(Action item)
Word for word, restate the records that follow.

★ ★ ★ ★

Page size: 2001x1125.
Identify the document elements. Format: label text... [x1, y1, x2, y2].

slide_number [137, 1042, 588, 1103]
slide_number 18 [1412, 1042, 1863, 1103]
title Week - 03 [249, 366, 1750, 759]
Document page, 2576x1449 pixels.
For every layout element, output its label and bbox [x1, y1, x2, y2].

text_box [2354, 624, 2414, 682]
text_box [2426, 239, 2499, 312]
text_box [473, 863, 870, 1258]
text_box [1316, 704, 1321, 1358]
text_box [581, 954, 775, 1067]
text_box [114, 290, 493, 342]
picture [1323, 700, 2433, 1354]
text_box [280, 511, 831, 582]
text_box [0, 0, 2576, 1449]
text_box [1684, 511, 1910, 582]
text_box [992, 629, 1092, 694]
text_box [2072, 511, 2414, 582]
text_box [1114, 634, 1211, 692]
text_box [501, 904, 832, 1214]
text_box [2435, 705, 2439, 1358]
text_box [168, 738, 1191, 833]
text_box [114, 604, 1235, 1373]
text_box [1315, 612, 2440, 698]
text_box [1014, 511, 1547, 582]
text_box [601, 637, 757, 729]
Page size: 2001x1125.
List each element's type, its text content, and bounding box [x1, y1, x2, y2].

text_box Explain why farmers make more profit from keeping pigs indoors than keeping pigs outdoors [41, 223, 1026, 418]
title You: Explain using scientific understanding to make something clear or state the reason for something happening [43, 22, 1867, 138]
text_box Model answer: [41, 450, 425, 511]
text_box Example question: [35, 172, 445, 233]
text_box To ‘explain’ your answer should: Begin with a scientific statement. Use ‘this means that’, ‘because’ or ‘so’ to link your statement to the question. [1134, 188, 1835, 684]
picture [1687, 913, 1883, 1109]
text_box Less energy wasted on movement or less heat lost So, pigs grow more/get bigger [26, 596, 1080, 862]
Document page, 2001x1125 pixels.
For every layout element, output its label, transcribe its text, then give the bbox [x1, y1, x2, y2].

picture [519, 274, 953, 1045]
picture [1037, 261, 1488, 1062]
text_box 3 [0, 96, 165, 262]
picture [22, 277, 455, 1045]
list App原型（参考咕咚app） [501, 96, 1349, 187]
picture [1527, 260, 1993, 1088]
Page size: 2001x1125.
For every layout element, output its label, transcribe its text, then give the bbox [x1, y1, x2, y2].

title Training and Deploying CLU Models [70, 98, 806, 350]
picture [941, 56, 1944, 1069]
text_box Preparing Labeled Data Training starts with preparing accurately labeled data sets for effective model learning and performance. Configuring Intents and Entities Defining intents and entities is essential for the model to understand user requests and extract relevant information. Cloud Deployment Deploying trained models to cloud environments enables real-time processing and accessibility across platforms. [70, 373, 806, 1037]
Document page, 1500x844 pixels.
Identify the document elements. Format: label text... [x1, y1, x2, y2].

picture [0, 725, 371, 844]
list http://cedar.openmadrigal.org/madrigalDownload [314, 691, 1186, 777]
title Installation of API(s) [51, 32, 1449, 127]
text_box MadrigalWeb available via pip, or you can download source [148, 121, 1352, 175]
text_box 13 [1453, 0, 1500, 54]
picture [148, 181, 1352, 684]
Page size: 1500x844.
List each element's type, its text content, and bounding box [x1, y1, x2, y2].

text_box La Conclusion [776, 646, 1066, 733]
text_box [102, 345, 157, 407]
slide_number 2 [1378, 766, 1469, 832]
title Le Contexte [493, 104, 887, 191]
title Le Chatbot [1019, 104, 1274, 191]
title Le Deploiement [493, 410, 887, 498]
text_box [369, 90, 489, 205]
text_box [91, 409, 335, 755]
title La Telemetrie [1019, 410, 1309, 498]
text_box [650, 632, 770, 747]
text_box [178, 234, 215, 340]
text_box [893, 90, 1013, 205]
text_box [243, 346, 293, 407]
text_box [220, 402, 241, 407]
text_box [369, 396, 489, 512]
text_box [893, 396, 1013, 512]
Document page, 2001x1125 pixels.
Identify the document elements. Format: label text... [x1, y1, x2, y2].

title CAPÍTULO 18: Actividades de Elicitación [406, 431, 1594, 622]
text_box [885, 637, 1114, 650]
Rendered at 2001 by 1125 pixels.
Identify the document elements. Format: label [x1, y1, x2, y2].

★ ★ ★ ★

(Task response)
Page size: 2001x1125.
Identify the document elements. Format: label text... [x1, y1, x2, y2].

slide_number [137, 1042, 588, 1103]
slide_number 18 [1412, 1042, 1863, 1103]
title Week - 03 [249, 366, 1750, 759]
Document page, 2576x1449 pixels.
For every layout element, output its label and bbox [x1, y1, x2, y2].

text_box [2354, 624, 2414, 682]
text_box [2426, 239, 2499, 312]
text_box [473, 863, 870, 1258]
text_box [1316, 704, 1321, 1358]
text_box [581, 954, 775, 1067]
text_box [114, 290, 493, 342]
picture [1323, 700, 2433, 1354]
text_box [280, 511, 831, 582]
text_box [0, 0, 2576, 1449]
text_box [1684, 511, 1910, 582]
text_box [992, 629, 1092, 694]
text_box [2072, 511, 2414, 582]
text_box [1114, 634, 1211, 692]
text_box [501, 904, 832, 1214]
text_box [2435, 705, 2439, 1358]
text_box [168, 738, 1191, 833]
text_box [114, 604, 1235, 1373]
text_box [1315, 612, 2440, 698]
text_box [1014, 511, 1547, 582]
text_box [601, 637, 757, 729]
Page size: 2001x1125.
List each element's type, its text content, and bounding box [x1, y1, x2, y2].

text_box Explain why farmers make more profit from keeping pigs indoors than keeping pigs outdoors [41, 223, 1026, 418]
title You: Explain using scientific understanding to make something clear or state the reason for something happening [43, 22, 1867, 138]
text_box Model answer: [41, 450, 425, 511]
text_box Example question: [35, 172, 445, 233]
text_box To ‘explain’ your answer should: Begin with a scientific statement. Use ‘this means that’, ‘because’ or ‘so’ to link your statement to the question. [1134, 188, 1835, 684]
picture [1687, 913, 1883, 1109]
text_box Less energy wasted on movement or less heat lost So, pigs grow more/get bigger [26, 596, 1080, 862]
Document page, 2001x1125 pixels.
For every layout element, output its label, transcribe its text, then give the bbox [x1, y1, x2, y2].

picture [519, 274, 953, 1045]
picture [1037, 261, 1488, 1062]
text_box 3 [0, 96, 165, 262]
picture [22, 277, 455, 1045]
list App原型（参考咕咚app） [501, 96, 1349, 187]
picture [1527, 260, 1993, 1088]
Page size: 2001x1125.
For every layout element, output its label, transcribe its text, then give the bbox [x1, y1, x2, y2].

title Training and Deploying CLU Models [70, 98, 806, 350]
picture [941, 56, 1944, 1069]
text_box Preparing Labeled Data Training starts with preparing accurately labeled data sets for effective model learning and performance. Configuring Intents and Entities Defining intents and entities is essential for the model to understand user requests and extract relevant information. Cloud Deployment Deploying trained models to cloud environments enables real-time processing and accessibility across platforms. [70, 373, 806, 1037]
Document page, 1500x844 pixels.
Identify the document elements. Format: label text... [x1, y1, x2, y2].

picture [0, 725, 371, 844]
list http://cedar.openmadrigal.org/madrigalDownload [314, 691, 1186, 777]
title Installation of API(s) [51, 32, 1449, 127]
text_box MadrigalWeb available via pip, or you can download source [148, 121, 1352, 175]
text_box 13 [1453, 0, 1500, 54]
picture [148, 181, 1352, 684]
Page size: 1500x844.
List each element's type, its text content, and bounding box [x1, y1, x2, y2].

text_box La Conclusion [776, 646, 1066, 733]
text_box [102, 345, 157, 407]
slide_number 2 [1378, 766, 1469, 832]
title Le Contexte [493, 104, 887, 191]
title Le Chatbot [1019, 104, 1274, 191]
title Le Deploiement [493, 410, 887, 498]
text_box [369, 90, 489, 205]
text_box [91, 409, 335, 755]
title La Telemetrie [1019, 410, 1309, 498]
text_box [650, 632, 770, 747]
text_box [178, 234, 215, 340]
text_box [893, 90, 1013, 205]
text_box [243, 346, 293, 407]
text_box [220, 402, 241, 407]
text_box [369, 396, 489, 512]
text_box [893, 396, 1013, 512]
Document page, 2001x1125 pixels.
Identify the document elements. Format: label text... [x1, y1, x2, y2].

title CAPÍTULO 18: Actividades de Elicitación [406, 431, 1594, 622]
text_box [885, 637, 1114, 650]
Rendered at 2001 by 1125 pixels.
Identify the document elements. Format: label [x1, y1, x2, y2].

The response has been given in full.